Infine la 2014, fra le tre è sicuramente l'annata che ha dato maggiori problemi (in particolare giugno e luglio sono stati molto piovosi e in alcune zone ci sono state forti grandinate, con conseguente danneggiamento dell'apparato fogliare e forte rallentamento della fotosintesi; il clima così umido ha favorito anche l'arrivo di peronospora e oidio) e dove la microzona e, soprattutto, la bravura del viticoltore hanno fatto la differenza. È un'annata che ha reso difficili le maturazioni, con acidità superiore alla norma, a tutto vantaggio dei bianchi, meno per i rossi, che di contro non hanno la struttura e la maturità per poter contenere pungenze e tannini verdi.

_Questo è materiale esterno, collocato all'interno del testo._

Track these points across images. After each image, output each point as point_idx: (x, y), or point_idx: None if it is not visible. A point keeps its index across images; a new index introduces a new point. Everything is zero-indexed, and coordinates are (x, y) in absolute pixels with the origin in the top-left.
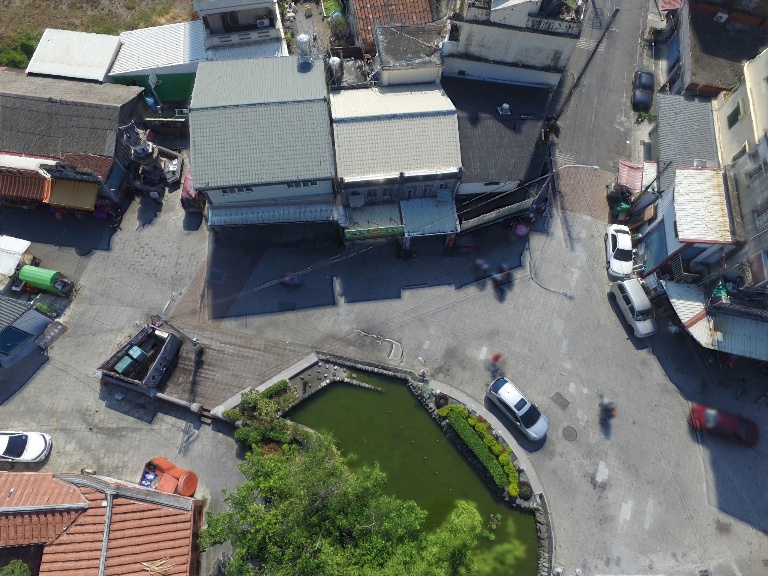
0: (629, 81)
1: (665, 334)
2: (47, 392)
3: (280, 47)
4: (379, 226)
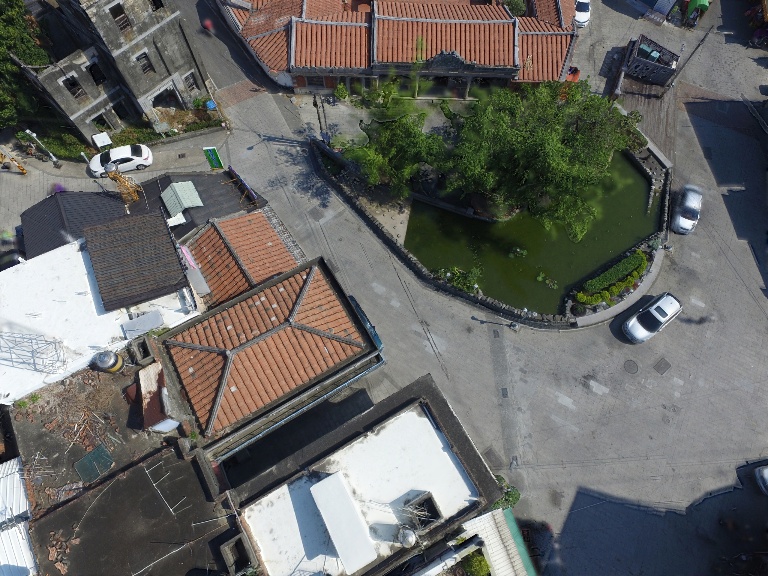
0: None
1: (764, 514)
2: (613, 22)
3: None
4: None
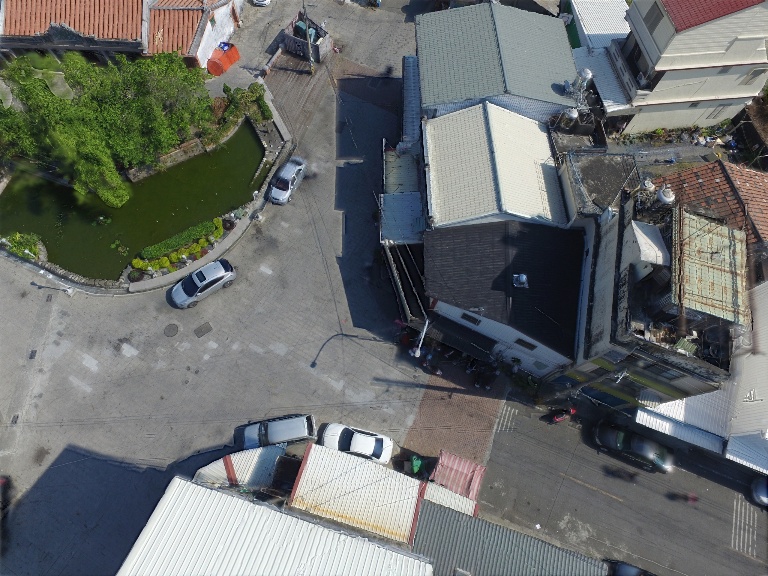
0: (668, 575)
1: None
2: (299, 2)
3: (620, 103)
4: (395, 175)
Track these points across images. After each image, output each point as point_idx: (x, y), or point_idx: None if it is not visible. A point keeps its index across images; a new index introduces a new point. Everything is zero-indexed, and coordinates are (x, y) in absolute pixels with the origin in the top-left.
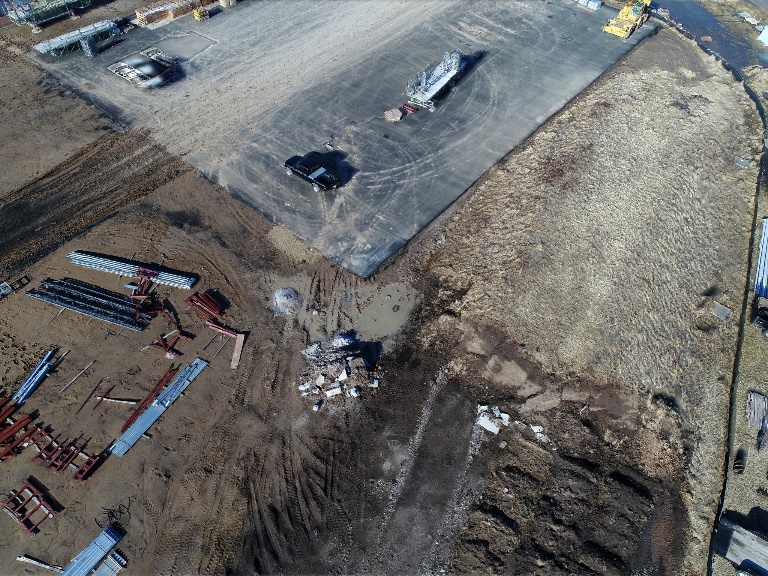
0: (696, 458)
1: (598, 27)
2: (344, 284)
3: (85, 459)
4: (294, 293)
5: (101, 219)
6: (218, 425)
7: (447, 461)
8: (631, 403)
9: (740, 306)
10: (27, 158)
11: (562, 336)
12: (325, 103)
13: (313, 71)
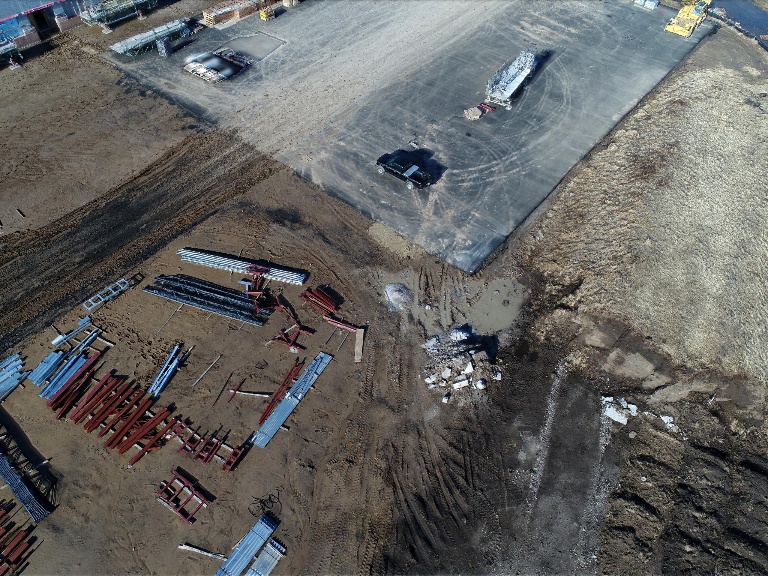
0: None
1: (658, 26)
2: (451, 279)
3: (228, 450)
4: (404, 288)
5: (203, 217)
6: (352, 417)
7: (580, 451)
8: (758, 394)
9: None
10: (120, 157)
11: (686, 329)
12: (403, 102)
13: (386, 70)
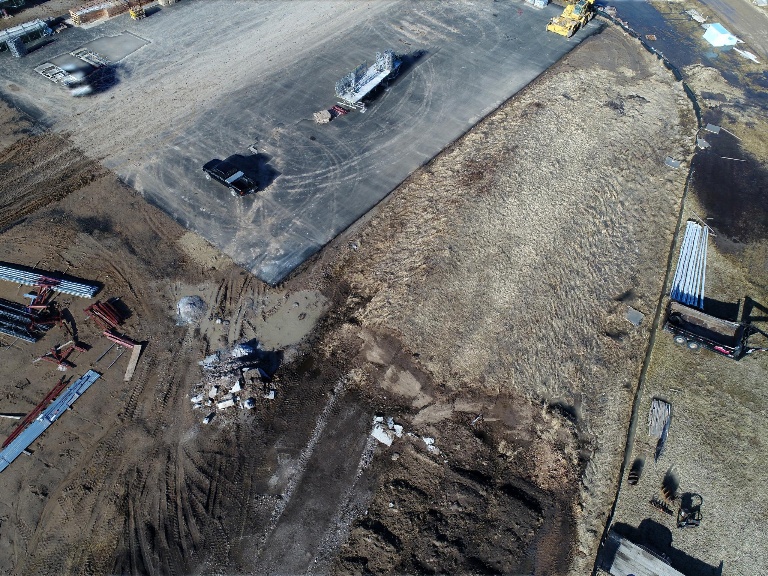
0: (590, 469)
1: (543, 25)
2: (252, 291)
3: None
4: (199, 301)
5: (8, 226)
6: (104, 440)
7: (336, 475)
8: (525, 413)
9: (654, 311)
10: None
11: (458, 345)
12: (254, 104)
13: (246, 71)
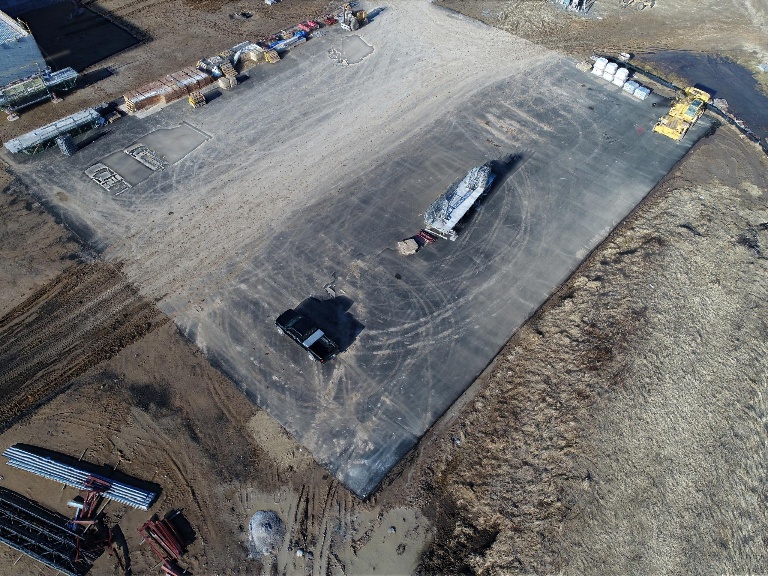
0: None
1: (646, 123)
2: (338, 507)
3: None
4: (275, 520)
5: (52, 394)
6: None
7: None
8: None
9: None
10: None
11: None
12: (329, 226)
13: (318, 180)
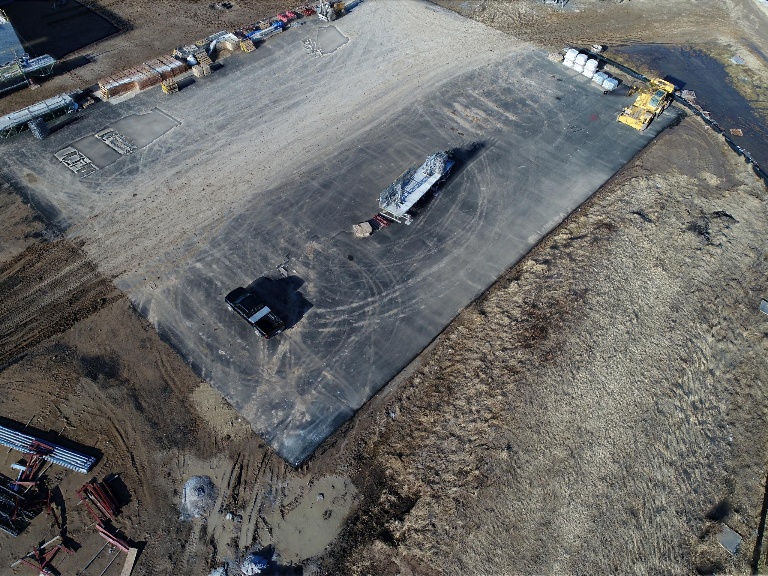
0: None
1: (612, 113)
2: (270, 474)
3: None
4: (208, 485)
5: (5, 364)
6: None
7: None
8: None
9: (755, 533)
10: None
11: None
12: (288, 209)
13: (281, 165)
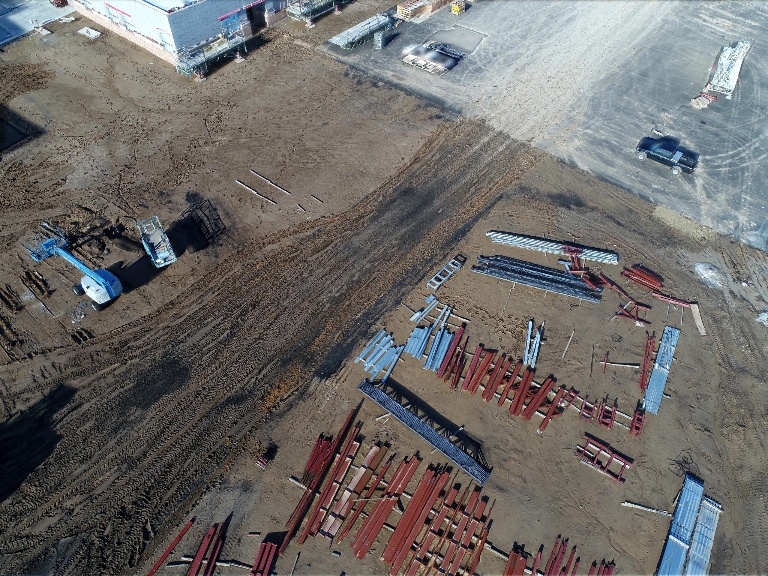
0: None
1: None
2: (754, 258)
3: (624, 417)
4: (714, 267)
5: (492, 201)
6: (723, 385)
7: None
8: None
9: None
10: (384, 145)
11: None
12: (627, 92)
13: (596, 62)
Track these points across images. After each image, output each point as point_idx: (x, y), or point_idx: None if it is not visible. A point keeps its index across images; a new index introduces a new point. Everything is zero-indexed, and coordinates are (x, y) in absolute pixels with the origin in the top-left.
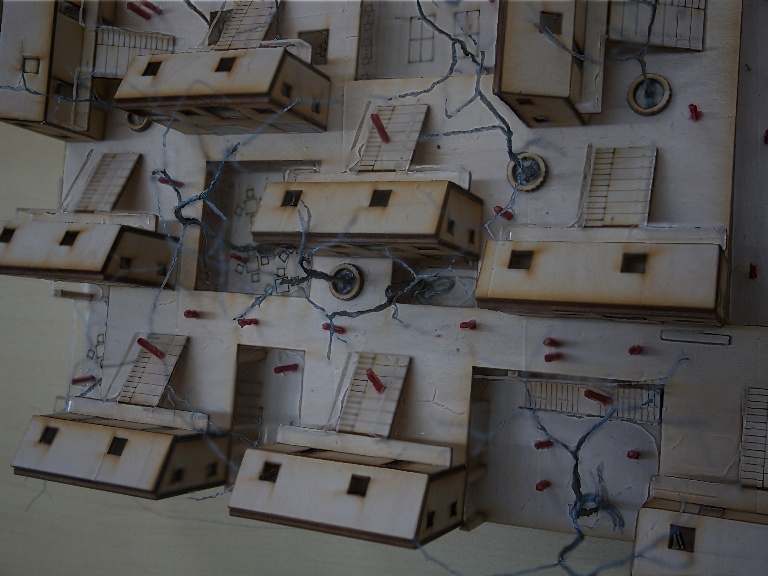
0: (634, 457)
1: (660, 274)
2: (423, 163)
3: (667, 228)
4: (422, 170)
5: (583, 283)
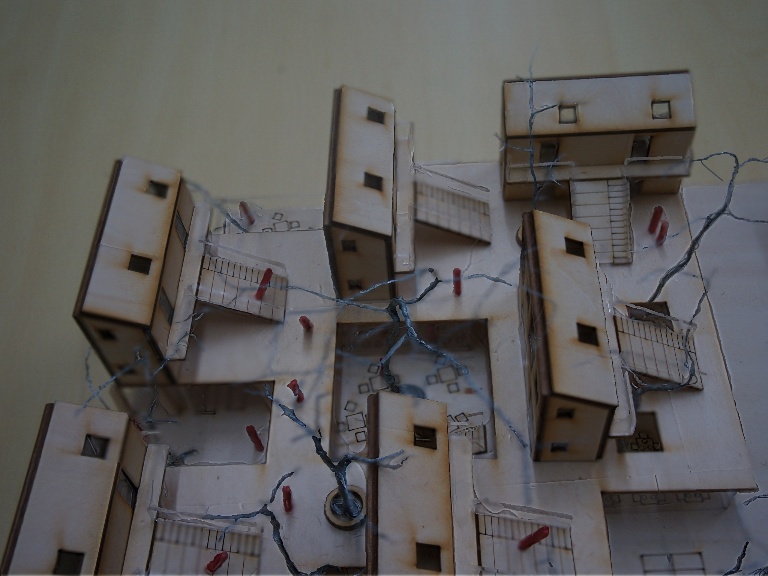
0: None
1: None
2: None
3: None
4: None
5: None
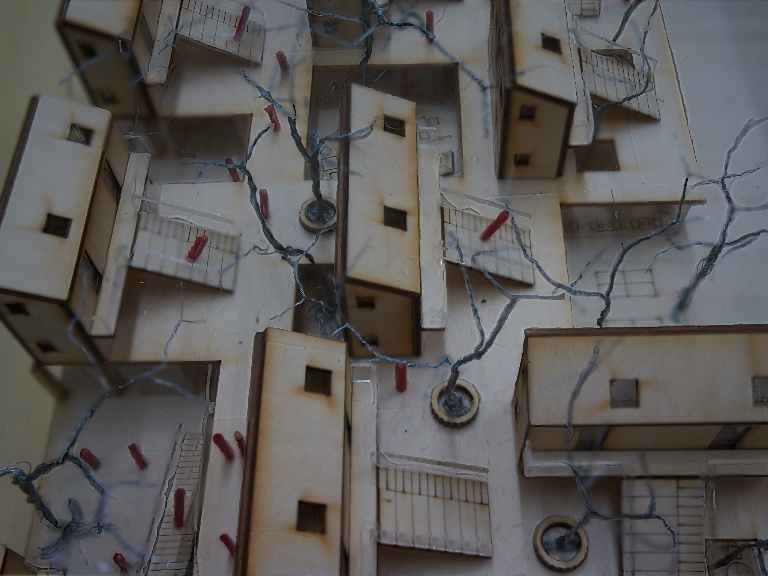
0: (116, 562)
1: (295, 550)
2: (463, 285)
3: (376, 569)
4: (455, 285)
5: (284, 454)
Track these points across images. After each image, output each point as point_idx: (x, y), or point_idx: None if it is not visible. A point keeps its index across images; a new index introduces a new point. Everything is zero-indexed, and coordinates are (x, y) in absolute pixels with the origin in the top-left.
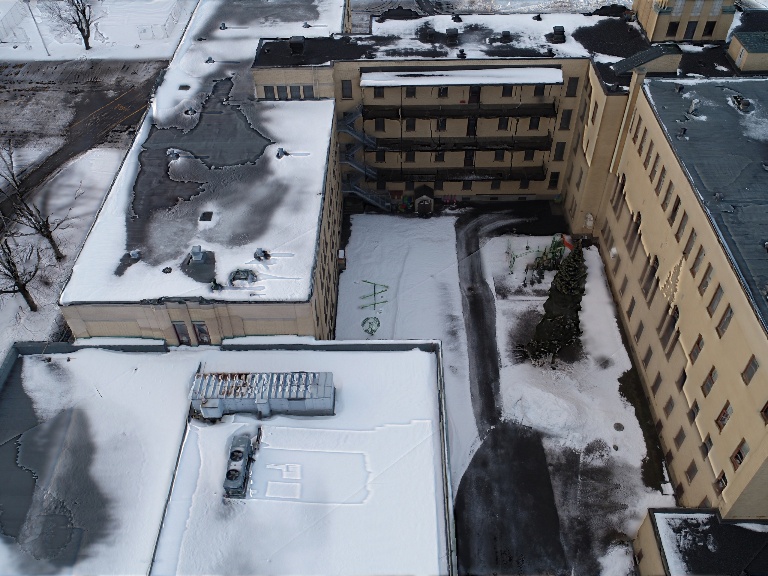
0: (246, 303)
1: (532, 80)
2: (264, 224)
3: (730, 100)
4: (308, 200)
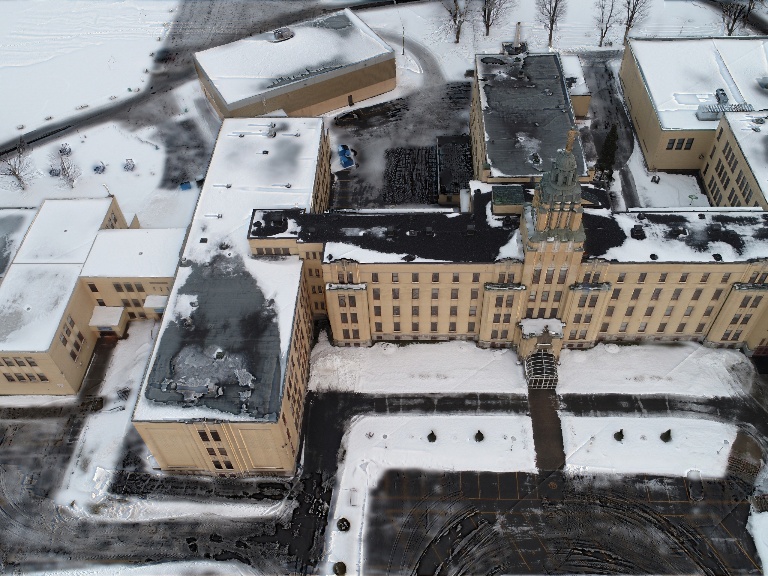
0: (750, 111)
1: (649, 209)
2: (766, 143)
3: (541, 162)
4: (752, 154)
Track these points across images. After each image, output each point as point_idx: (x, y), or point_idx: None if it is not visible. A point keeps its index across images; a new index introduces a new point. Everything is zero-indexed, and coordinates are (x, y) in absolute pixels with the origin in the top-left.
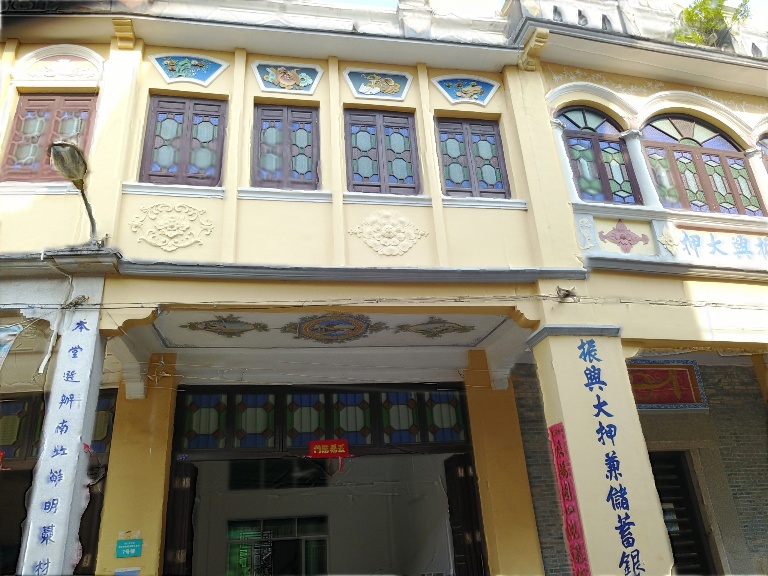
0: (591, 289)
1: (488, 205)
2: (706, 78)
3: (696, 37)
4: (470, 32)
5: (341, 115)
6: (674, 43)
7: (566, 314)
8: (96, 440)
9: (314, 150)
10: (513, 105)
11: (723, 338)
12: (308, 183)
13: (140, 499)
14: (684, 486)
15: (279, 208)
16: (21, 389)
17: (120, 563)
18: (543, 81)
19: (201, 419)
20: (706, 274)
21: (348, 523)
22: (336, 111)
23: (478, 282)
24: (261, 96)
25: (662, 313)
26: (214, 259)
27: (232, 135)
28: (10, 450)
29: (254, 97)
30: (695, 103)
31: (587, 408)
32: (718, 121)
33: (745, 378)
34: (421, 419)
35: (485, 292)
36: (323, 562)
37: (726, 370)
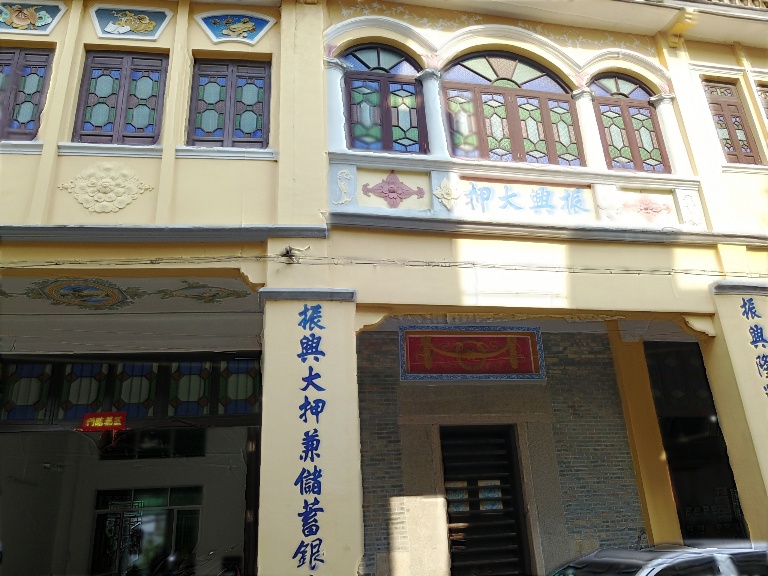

Nonostante questo ci sono aziende che hanno prodotto comunque la Riserva (sarebbe interessante sapere quanti hanno usufruito dell'arricchimento con MCR, previsto dal disciplinare e richiesto e ottenuto da numerose regioni, compresa la Toscana, per l'annata 2014 fino all'ottenimento massimo di 2% vol. in gradi alcolici).
Ecco i vini più convincenti:
  • San Gregorio - Chianti Colli Senesi Poggio Pagliaio Riserva 2014: se da una parte il tannino evidenzia la necessità di un po' di affinamento, dall'altra il frutto è ben espresso, il legno ben integrato e la freschezza rende il sorso stimolante.
  • Camperchi - Chianti Riserva 2014: prugna e ciliegia matura, freschezza e buona complessità al palato testimoniano un vino con possibilità di crescita.
  • Campo del Monte - Chianti Riserva 2014: una bella sfumatura di tabacco arricchisce le note fruttate, sfumature di ginepro; al palato l'acidità è appena fuori registro ma il sorso è ben compensato e il finale ne guadagna.
  • Cantine Bellini - Chianti Rùfina Riserva 2014: un vino davvero riuscito, soprattutto tenendo conto dell'annata, qui c'è qualità, tanto frutto, freschezza, un vino gustoso.
  • Casa di Monte - Chianti Montespertoli Riserva 2014: una leggera riduzione iniziale lascia poi spazio ad un vino ricco, carnoso, sapido e persistente.
  • Fattoria Casalbosco - Chianti Riserva 2014: magnolia e ciliegia, speziatura fine, bocca fresca e stimolante.
  • Fattoria di Fiano - Chianti Riserva 2014: un bel gioco di fiori e frutti, di grande finezza, confermato da una bocca generosa ma elegante, sapida e di buona complessità.
  • Fattoria Il Capitano - Chianti Rùfina Riserva 2014: pur esprimendo qualche limite dell'annata, come un naso non proprio dinamico, rivela al palato una buona vitalità e freschezza.
  • Villa Travignoli - Chianti Rùfina Tegolaia Riserva 2014: come avevo accennato prima, qui ci troviamo di fronte ad un vino più ricco e sontuoso ma bisognoso di tempo per assorbire la presenza del legno; l'attesa vale la pena.